PROBLEM STATEMENT ▸
Transcribe the rows word for word, from the start of the rows through the line containing "6: (386, 43)", including that line. Leave the pictures out of your answer.

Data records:
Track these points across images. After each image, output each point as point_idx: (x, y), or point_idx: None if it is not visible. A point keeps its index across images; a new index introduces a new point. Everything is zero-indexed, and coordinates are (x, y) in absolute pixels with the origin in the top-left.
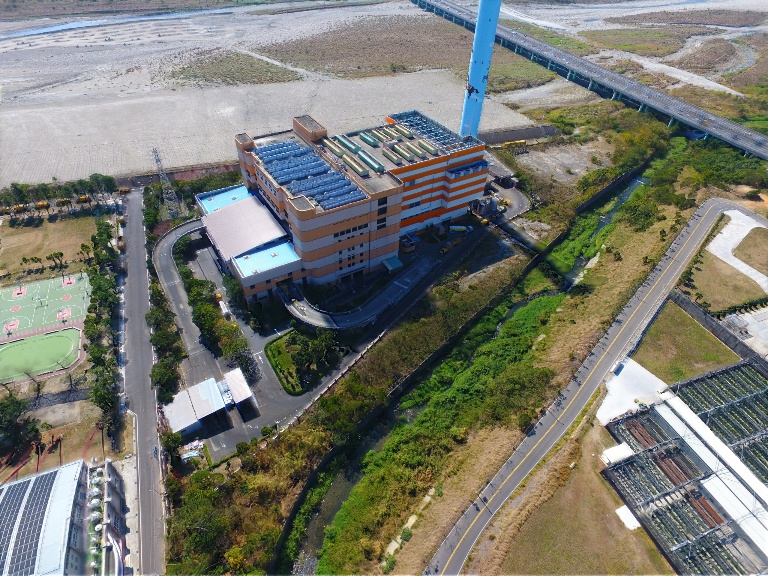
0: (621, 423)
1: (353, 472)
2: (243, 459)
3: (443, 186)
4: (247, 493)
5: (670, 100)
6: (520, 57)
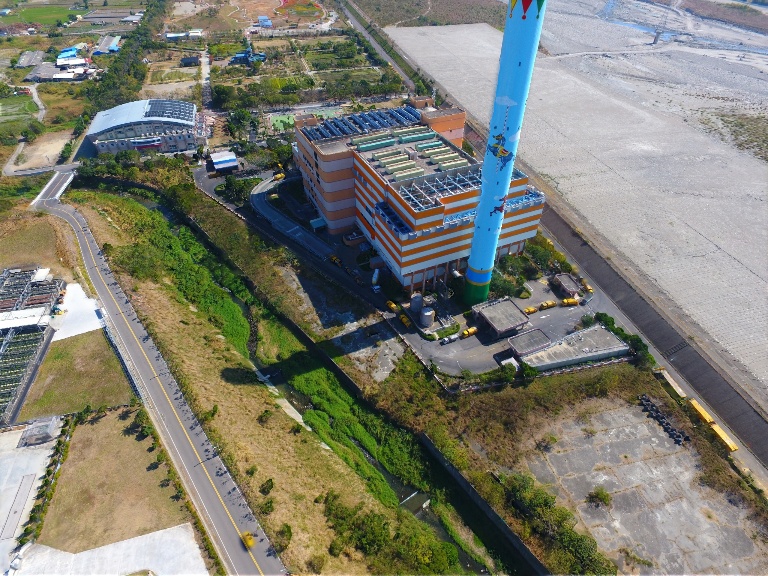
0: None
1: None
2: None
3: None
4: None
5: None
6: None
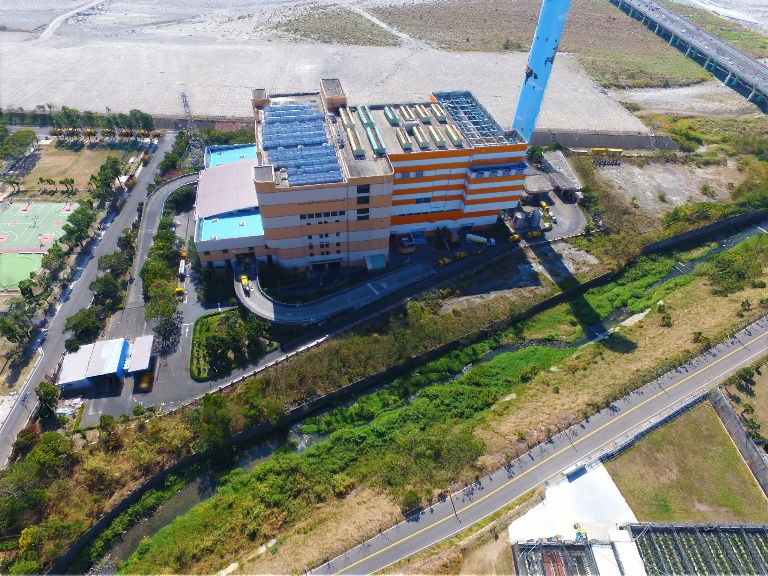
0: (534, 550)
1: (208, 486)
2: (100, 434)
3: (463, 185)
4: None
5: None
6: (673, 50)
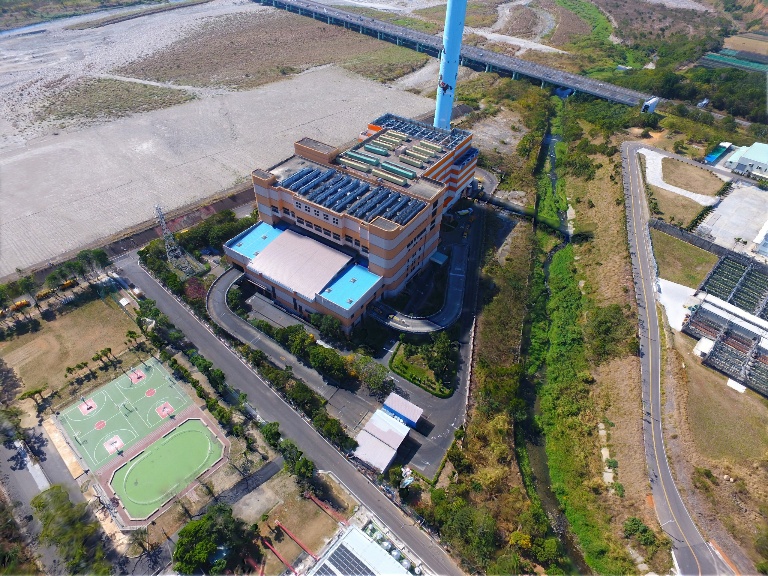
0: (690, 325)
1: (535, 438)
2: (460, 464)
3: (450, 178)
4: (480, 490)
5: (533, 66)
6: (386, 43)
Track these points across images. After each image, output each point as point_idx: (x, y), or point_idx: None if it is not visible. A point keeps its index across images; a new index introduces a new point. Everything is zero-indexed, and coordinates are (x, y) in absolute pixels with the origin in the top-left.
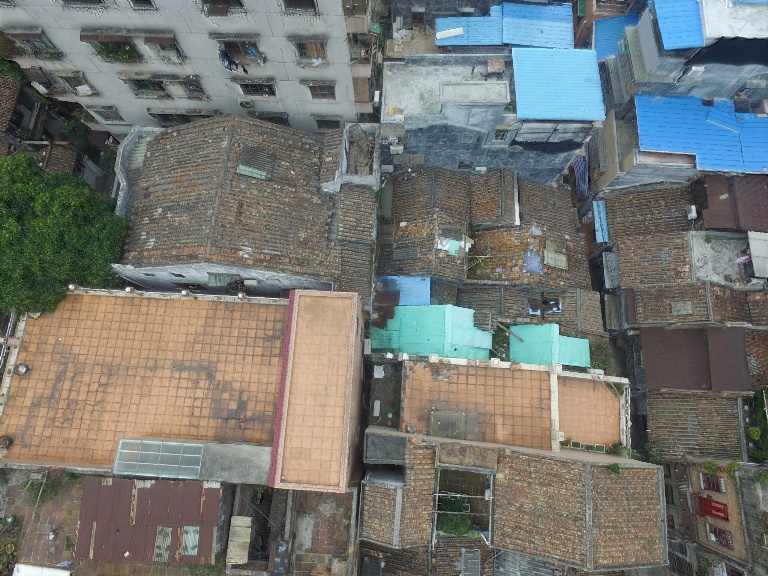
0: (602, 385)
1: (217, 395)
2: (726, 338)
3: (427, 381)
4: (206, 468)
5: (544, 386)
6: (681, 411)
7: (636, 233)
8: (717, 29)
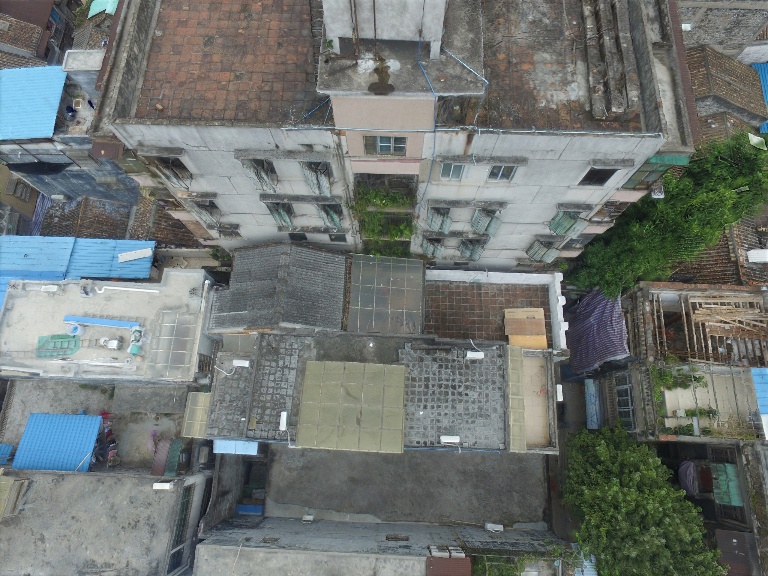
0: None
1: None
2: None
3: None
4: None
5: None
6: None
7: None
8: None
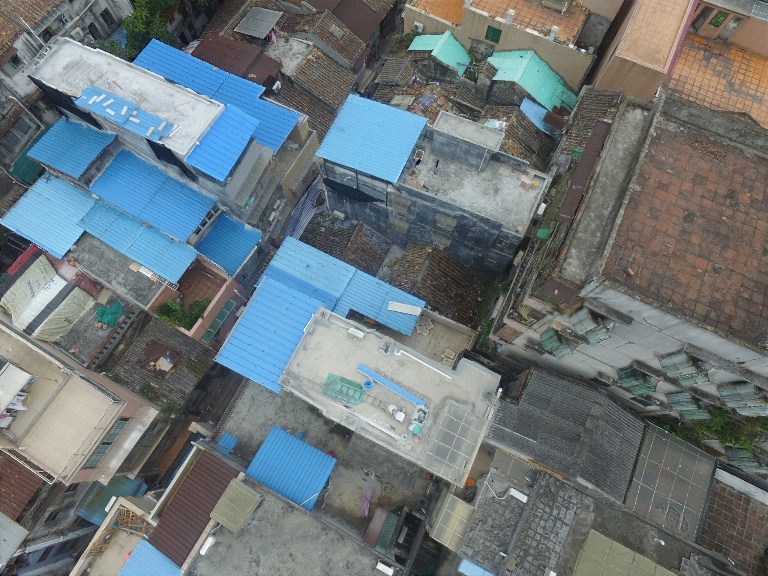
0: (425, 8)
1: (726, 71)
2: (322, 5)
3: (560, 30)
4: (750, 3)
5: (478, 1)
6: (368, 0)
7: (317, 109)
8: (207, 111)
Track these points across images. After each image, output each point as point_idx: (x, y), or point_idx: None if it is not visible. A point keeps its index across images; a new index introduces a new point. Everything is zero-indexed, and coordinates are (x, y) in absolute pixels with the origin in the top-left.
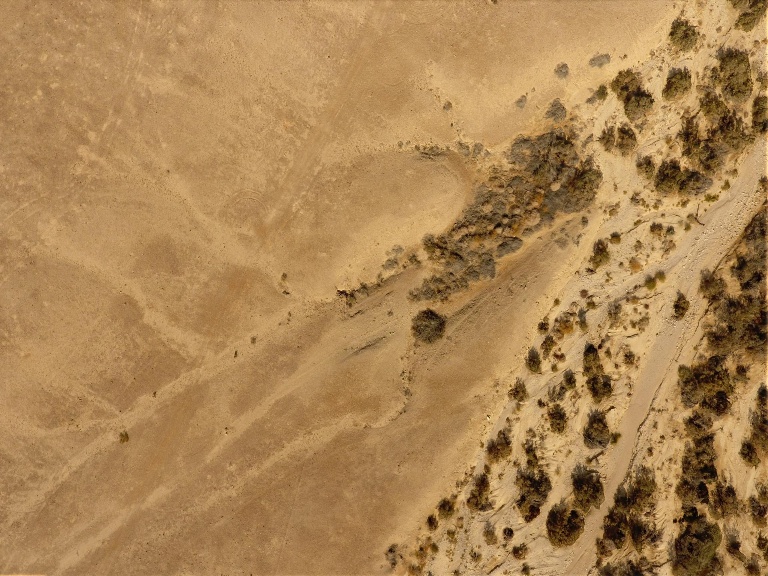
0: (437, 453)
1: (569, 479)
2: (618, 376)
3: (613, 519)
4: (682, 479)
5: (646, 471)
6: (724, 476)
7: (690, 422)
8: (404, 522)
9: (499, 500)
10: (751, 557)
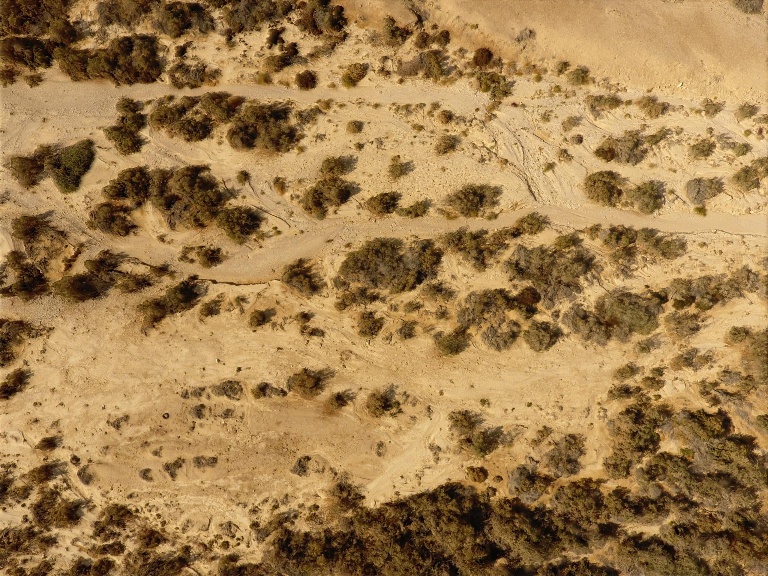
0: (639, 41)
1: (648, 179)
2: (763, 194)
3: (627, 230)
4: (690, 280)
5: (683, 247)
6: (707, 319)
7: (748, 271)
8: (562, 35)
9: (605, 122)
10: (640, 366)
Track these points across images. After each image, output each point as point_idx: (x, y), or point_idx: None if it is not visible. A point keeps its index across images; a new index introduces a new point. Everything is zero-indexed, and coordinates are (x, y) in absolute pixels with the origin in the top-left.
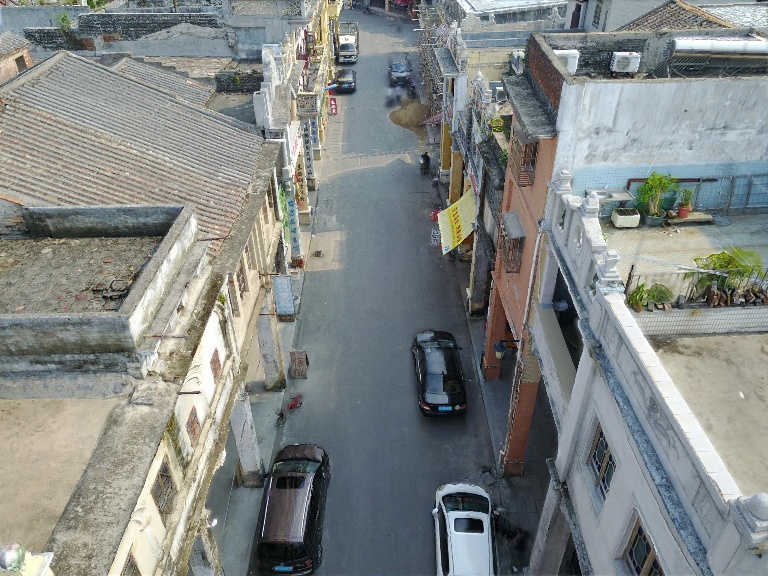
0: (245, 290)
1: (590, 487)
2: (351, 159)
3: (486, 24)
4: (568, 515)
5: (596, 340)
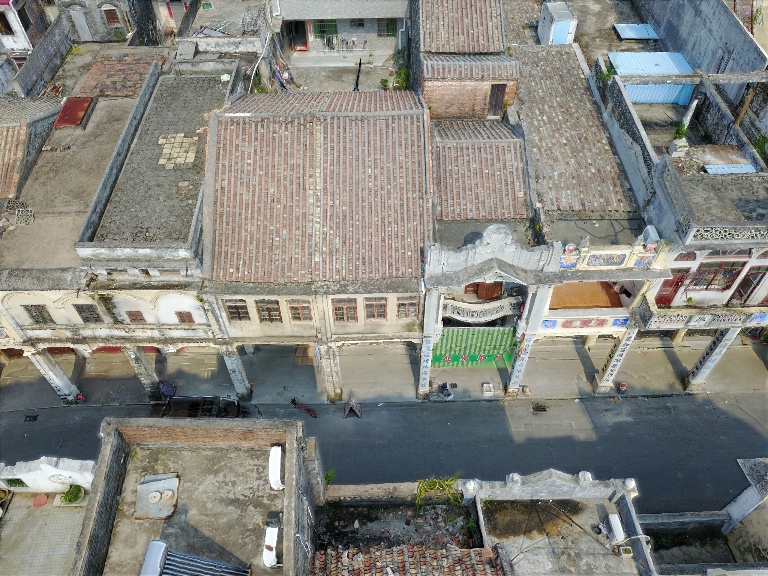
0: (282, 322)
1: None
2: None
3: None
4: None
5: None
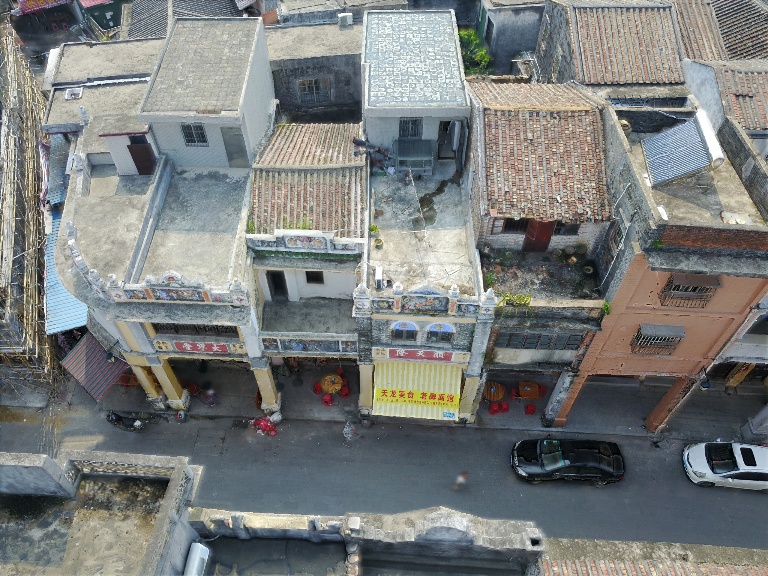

EXERCISE RESPONSE ▸
Track these points across images. After each image, output each point as point_idx: (x, y), or point_idx: None if it is not visible. A point keeps its index across images; a new index introduces a new point. Everything is zero-indexed, and coordinates are (x, y) in absolute pixels with the origin in the top-left.
0: (621, 423)
1: (353, 472)
2: (243, 459)
3: (443, 186)
4: (247, 493)
5: (670, 100)
6: (520, 57)
0: None
1: None
2: None
3: None
4: None
5: None
6: None
0: (534, 550)
1: (208, 486)
2: (100, 434)
3: (463, 185)
4: None
5: None
6: (673, 50)
0: (690, 325)
1: (535, 438)
2: (460, 464)
3: (450, 178)
4: (480, 490)
5: (533, 66)
6: (386, 43)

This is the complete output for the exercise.